- Series painting in the Whitney Museum
- Artist: Ben Shahn
- Year: 1931–1932
- Medium: Gouache
- Movement: Social realism
- Subject: Sacco and Vanzetti

= The Passion of Sacco and Vanzetti =

1931–1932 painting series by Ben Shahn

Detail of Shahn mural in New Jersey

The Passion of Sacco and Vanzetti is a 1932 painting series by Ben Shahn consisting of 32 gouache paintings of Sacco and Vanzetti .

==Creation==
Artist Ben Shahn had always wanted to be alive during a time of greatness, such as the crucifixion of Christ. Seeing the public reaction to and honoring of Sacco and Vanzetti's lives, Shahn came to see the event as a "crucifixion" of his own time. He participated in a picket against the execution and grew more convinced of their innocence over time.

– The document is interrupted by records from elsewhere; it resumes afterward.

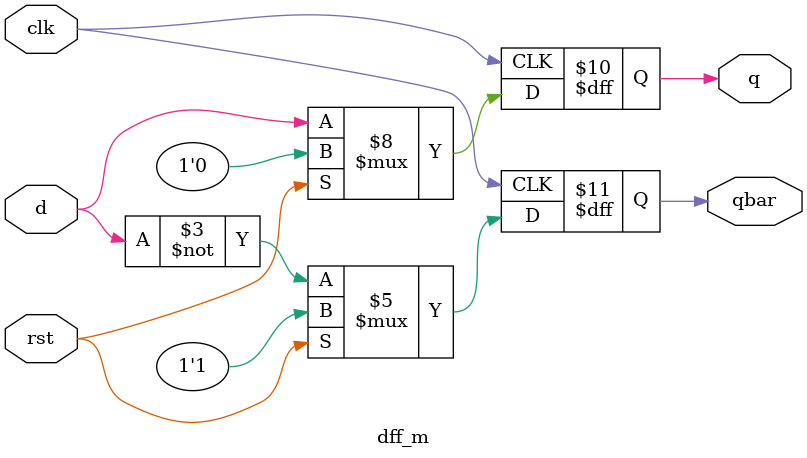
<source format=v>
module dff_m(d, rst, clk, q, qbar);
    // Input declarations
    input d, rst, clk;       // Inputs for Data (d), Reset (rst), and Clock (clk)

    // Output declarations
    output reg q, qbar;      // Outputs for the flip-flop (q) and its complement (qbar)

    // Always block triggered on the rising edge of the clock
    always @(posedge clk) begin
        if (rst == 1) begin
            // If the reset signal is high, reset the flip-flop
            q = 1'b0;        // Set q to 0
            qbar = 1'b1;     // Set qbar to 1
        end else begin
            // If reset is not active, latch the D input to the outputs
            q = d;           // Set q to the value of d (data input)
            qbar = ~d;       // Set qbar to the complement of d
        end
    end
endmodule

</source>
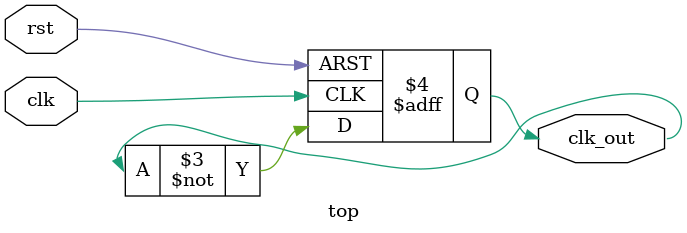
<source format=v>

module top(
	input clk,
    	input rst,
    	output clk_out
    	);
   reg clk_out;
   always @ (posedge(clk), posedge(rst))
     if (rst == 1) begin
       clk_out <= 1'b0;
     end
     else begin
       clk_out <= ~clk_out;
     end
 
endmodule

</source>
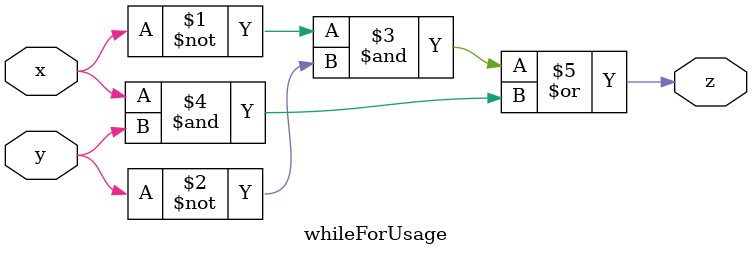
<source format=v>
`timescale 1ns / 1ps


module whileForUsage(
    input x,
    input y,
    output z
    );
    assign z = (~x & ~y) | (x & y);
endmodule

</source>
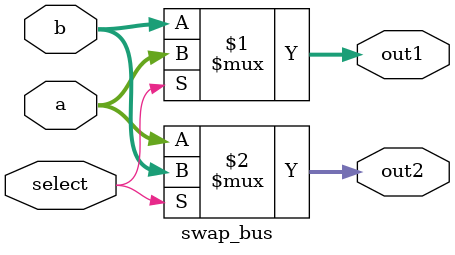
<source format=sv>
module swap_bus #(bus = 8)
	(input logic[bus-1:0] a,b, input logic select, output logic[bus-1:0] out1,out2);
	
	assign out1 = select? a:b;
	assign out2 = select? b:a;
	
	
endmodule


</source>
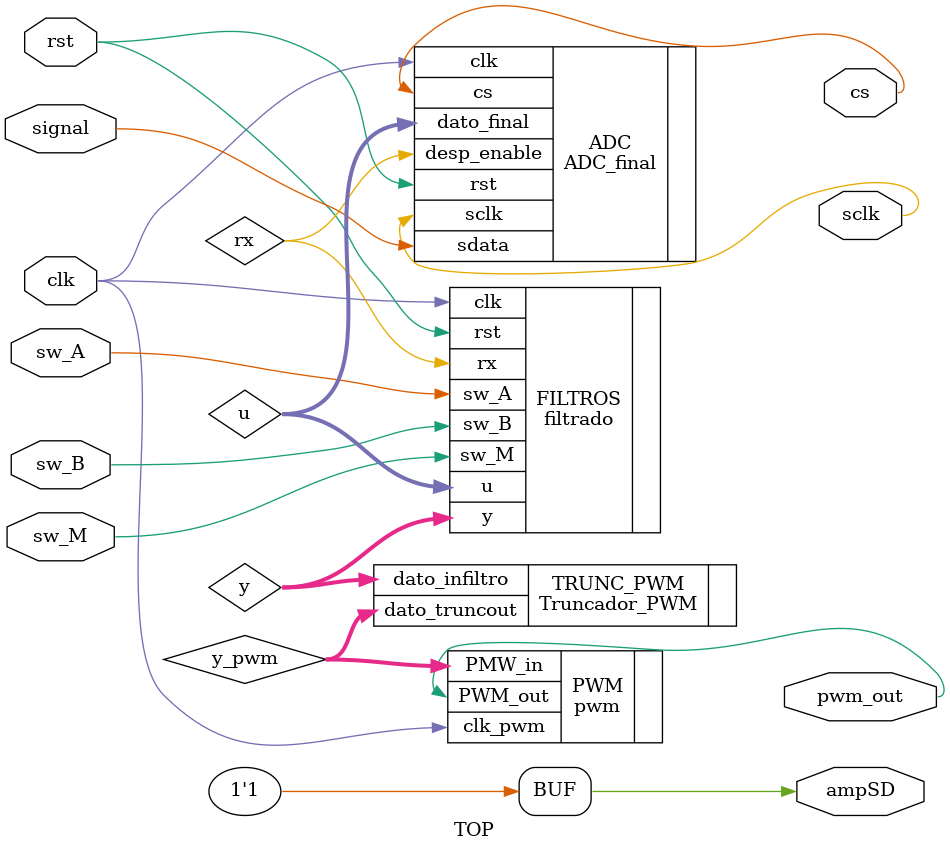
<source format=v>
`timescale 1ns / 1ps
module TOP#(parameter cant_bits = 25)(
				input wire clk, rst, signal, sw_A, sw_M, sw_B,
				output wire ampSD, pwm_out, cs , sclk
    );

wire [cant_bits-1:0] u, y;
wire [(cant_bits-3)/2:0] y_pwm;

assign ampSD = 1;

ADC_final ADC (
    .clk(clk), //---------
    .rst(rst), //--------
    .sdata(signal), //------
    .cs(cs), //-----
    .sclk(sclk), //--------
    .desp_enable(rx), //------
    .dato_final(u)//------
    );
	 
filtrado FILTROS (
    .rx(rx), //------
    .clk(clk), //-------
    .sw_B(sw_B), //-----
    .sw_M(sw_M), //-----
    .sw_A(sw_A), //--------
    .rst(rst), //---------
    .u(u), //--------
    .y(y)//------
    );
	 
Truncador_PWM TRUNC_PWM (
    .dato_infiltro(y), //--------
    .dato_truncout(y_pwm)//---
    );
	 
pwm PWM (
    .clk_pwm(clk), //--------
    .PMW_in(y_pwm), //------
    .PWM_out(pwm_out)//---------
    );	 
	 
endmodule

</source>
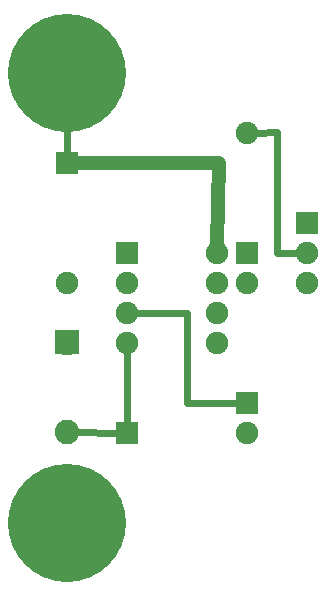
<source format=gtl>
G04 MADE WITH FRITZING*
G04 WWW.FRITZING.ORG*
G04 DOUBLE SIDED*
G04 HOLES PLATED*
G04 CONTOUR ON CENTER OF CONTOUR VECTOR*
%ASAXBY*%
%FSLAX23Y23*%
%MOIN*%
%OFA0B0*%
%SFA1.0B1.0*%
%ADD10C,0.075000*%
%ADD11C,0.082000*%
%ADD12C,0.393700*%
%ADD13R,0.075000X0.075000*%
%ADD14R,0.082000X0.082000*%
%ADD15C,0.024000*%
%ADD16C,0.048000*%
%LNCOPPER1*%
G90*
G70*
G54D10*
X923Y640D03*
X923Y1040D03*
X523Y540D03*
X923Y540D03*
X1123Y1040D03*
X1123Y1140D03*
X1123Y1240D03*
G54D11*
X323Y840D03*
X323Y542D03*
G54D10*
X923Y1140D03*
X923Y1540D03*
X523Y1140D03*
X823Y1140D03*
X523Y1040D03*
X823Y1040D03*
X523Y940D03*
X823Y940D03*
X523Y840D03*
X823Y840D03*
G54D12*
X323Y240D03*
X323Y1740D03*
G54D10*
X323Y1440D03*
X323Y1040D03*
G54D13*
X923Y640D03*
X523Y540D03*
X1123Y1240D03*
G54D14*
X323Y841D03*
G54D13*
X923Y1140D03*
X523Y1140D03*
X323Y1440D03*
G54D15*
X1025Y1139D02*
X1025Y1541D01*
D02*
X1095Y1140D02*
X1025Y1139D01*
D02*
X1025Y1541D02*
X952Y1540D01*
D02*
X725Y639D02*
X725Y940D01*
D02*
X725Y940D02*
X552Y940D01*
D02*
X895Y640D02*
X725Y639D01*
D02*
X523Y569D02*
X523Y812D01*
D02*
X495Y540D02*
X355Y542D01*
D02*
X323Y1611D02*
X323Y1469D01*
G54D16*
D02*
X824Y1169D02*
X829Y1438D01*
D02*
X829Y1438D02*
X352Y1440D01*
G04 End of Copper1*
M02*
</source>
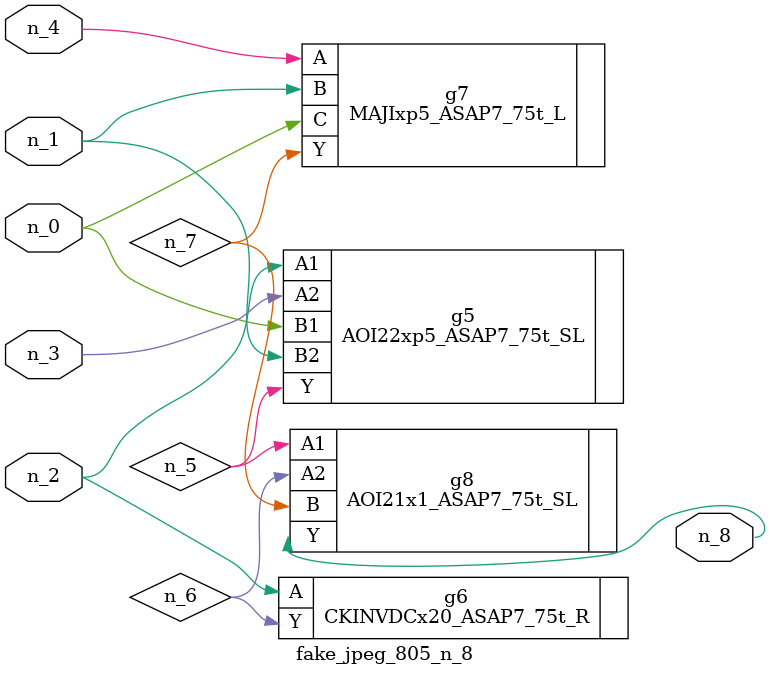
<source format=v>
module fake_jpeg_805_n_8 (n_3, n_2, n_1, n_0, n_4, n_8);

input n_3;
input n_2;
input n_1;
input n_0;
input n_4;

output n_8;

wire n_6;
wire n_5;
wire n_7;

AOI22xp5_ASAP7_75t_SL g5 ( 
.A1(n_2),
.A2(n_3),
.B1(n_0),
.B2(n_1),
.Y(n_5)
);

CKINVDCx20_ASAP7_75t_R g6 ( 
.A(n_2),
.Y(n_6)
);

MAJIxp5_ASAP7_75t_L g7 ( 
.A(n_4),
.B(n_1),
.C(n_0),
.Y(n_7)
);

AOI21x1_ASAP7_75t_SL g8 ( 
.A1(n_5),
.A2(n_6),
.B(n_7),
.Y(n_8)
);


endmodule
</source>
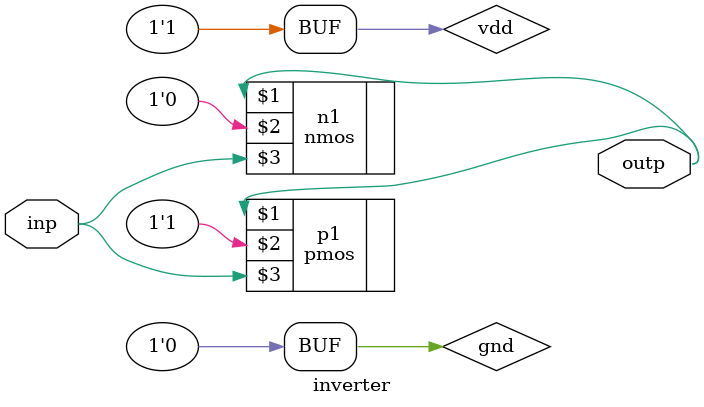
<source format=v>
`timescale 1ns / 1ps


module inverter (input inp, output outp);
    
    supply1 vdd;
    supply0 gnd;

    pmos p1(outp, vdd, inp);
    nmos n1(outp, gnd, inp);
    
endmodule

</source>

Shahn created 23 gouache paintings between 1931 and 1932 in The Passion of Sacco and Vanzetti. They were first exhibited at Downtown Gallery in April 1932.

During the Great Depression, Shahn submitted a mural sketch in 1932 to the Museum of Modern Art based on his Sacco and Vanzetti series, which the museum was purported not to like. They made an offer to purchase the painting if he would withdraw his application. It was later reproduced in the catalog and brought on national tour but only sold years later, in 1949, to the Whitney Museum of American Art's permanent collection.

Shahn resuscitated the mural concept when Syracuse University invited him to create a mural panel series in 1965, which is displayed on the external wall of the university's law school. French artist Gabriel Loire produced the mosaic. The university press published an art book of the murals with reproductions several years later.